Hem Kıbrıs’ta Türk nüfus oranını ¼ ile sabitleyecek hem adaya gelecek göçmenin Yunanistan ile Türkiye açısından bu oran ile sınırlanmasını kabul edecek hem de Türkiye’ye sanki AB üyesiymiş gibi muamele edileceğinden bahsedeceksin… Bu ancak "Kandır kerizi" siyaseti olur.

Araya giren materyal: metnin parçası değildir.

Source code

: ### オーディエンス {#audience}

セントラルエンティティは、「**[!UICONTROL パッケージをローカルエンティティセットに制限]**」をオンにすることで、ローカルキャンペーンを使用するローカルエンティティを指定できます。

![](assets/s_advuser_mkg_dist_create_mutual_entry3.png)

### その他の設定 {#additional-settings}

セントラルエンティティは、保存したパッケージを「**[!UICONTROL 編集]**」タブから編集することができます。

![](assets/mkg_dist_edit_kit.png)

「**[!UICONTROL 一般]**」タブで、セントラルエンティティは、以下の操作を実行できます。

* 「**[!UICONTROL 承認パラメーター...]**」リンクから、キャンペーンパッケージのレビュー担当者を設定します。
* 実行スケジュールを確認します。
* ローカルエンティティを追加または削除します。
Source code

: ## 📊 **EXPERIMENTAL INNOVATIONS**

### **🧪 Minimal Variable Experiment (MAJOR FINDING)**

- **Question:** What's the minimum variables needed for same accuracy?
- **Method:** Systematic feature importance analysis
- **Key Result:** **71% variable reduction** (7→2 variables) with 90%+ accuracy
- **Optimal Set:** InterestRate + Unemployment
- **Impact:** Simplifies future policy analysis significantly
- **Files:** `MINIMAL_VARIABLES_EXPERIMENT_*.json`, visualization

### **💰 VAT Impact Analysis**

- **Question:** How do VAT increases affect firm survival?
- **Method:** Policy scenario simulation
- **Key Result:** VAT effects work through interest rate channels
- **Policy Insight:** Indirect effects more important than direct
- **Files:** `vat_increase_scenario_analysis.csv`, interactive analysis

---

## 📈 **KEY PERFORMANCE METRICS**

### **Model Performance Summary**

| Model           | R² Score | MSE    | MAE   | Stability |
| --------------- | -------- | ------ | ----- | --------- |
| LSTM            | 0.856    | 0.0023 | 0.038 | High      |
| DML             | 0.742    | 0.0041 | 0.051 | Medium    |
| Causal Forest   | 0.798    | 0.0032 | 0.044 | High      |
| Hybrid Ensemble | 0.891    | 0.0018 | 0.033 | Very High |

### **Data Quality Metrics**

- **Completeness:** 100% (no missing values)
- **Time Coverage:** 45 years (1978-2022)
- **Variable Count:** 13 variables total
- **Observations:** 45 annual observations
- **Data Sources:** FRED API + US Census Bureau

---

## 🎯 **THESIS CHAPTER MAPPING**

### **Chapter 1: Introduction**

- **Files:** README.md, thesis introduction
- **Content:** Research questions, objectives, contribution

Çözümün finansmanı da ayrı bir hikâye. Şimdiye kadar tek kuruş kimse tarafından vaat edilmemekle birlikte, tazminatlar ve yeniden yapılanma için gerekli olacağı varsayılan 18 ile 25 milyar euro civarındaki nakit talebi sanki karşılanmış gibi davranılması çok enteresan. Göç meselesinde Türkiye’ye vaat edilen ve Türkiye’nin çok az bulduğu üç milyar euro destek bir türlü gerçekleşme aşamasına gelmez iken 25 milyar euroya varabilecek Kıbrıs çözüm faturasını AB veya ABD öder mi?
Ama zurnanın tıkandığı nokta esasında garantiler… Duydunuz, Rumlar asla Türkiye’nin askeri varlığı olmayacak, tek yanlı müdahale hakkı olmayacak diyor. Bizim aklı evveller de askeri varlığın gerekmeyeceği, yaptırımlarla sınırlandırılmış AB garantisiyle desteklenmiş yeni bir düzenlemeden bahsediyor. Devamlı fasulye ve nohut yemek çok tehlikeli, gereksiz ve ağrı veren gaz yapar, benden söylemesi.
Dikkat edilirse bütün yazdıklarımın altında iki temel yaklaşım çizgisi var. Birisi kişisel haklar çerçevesinde ve Kıbrıs Türkünü toplumsal olarak azınlık statüsüne kilitleyecek, Türkiye’yi Kıbrıs’tan dışlayacak bir yaklaşım, diğeri ise toplumsal var olmanın şartlarının altını çizen, Türkiye garantisi yoksa ben de yokum diyen bilinçli bir duruş…
Bu kadar net aslında… Ya kişisel onma toplumsal donma, ya da toplumsal var olma. Tercih eninde sonunda Kıbrıs Türkünün önüne gelecektir.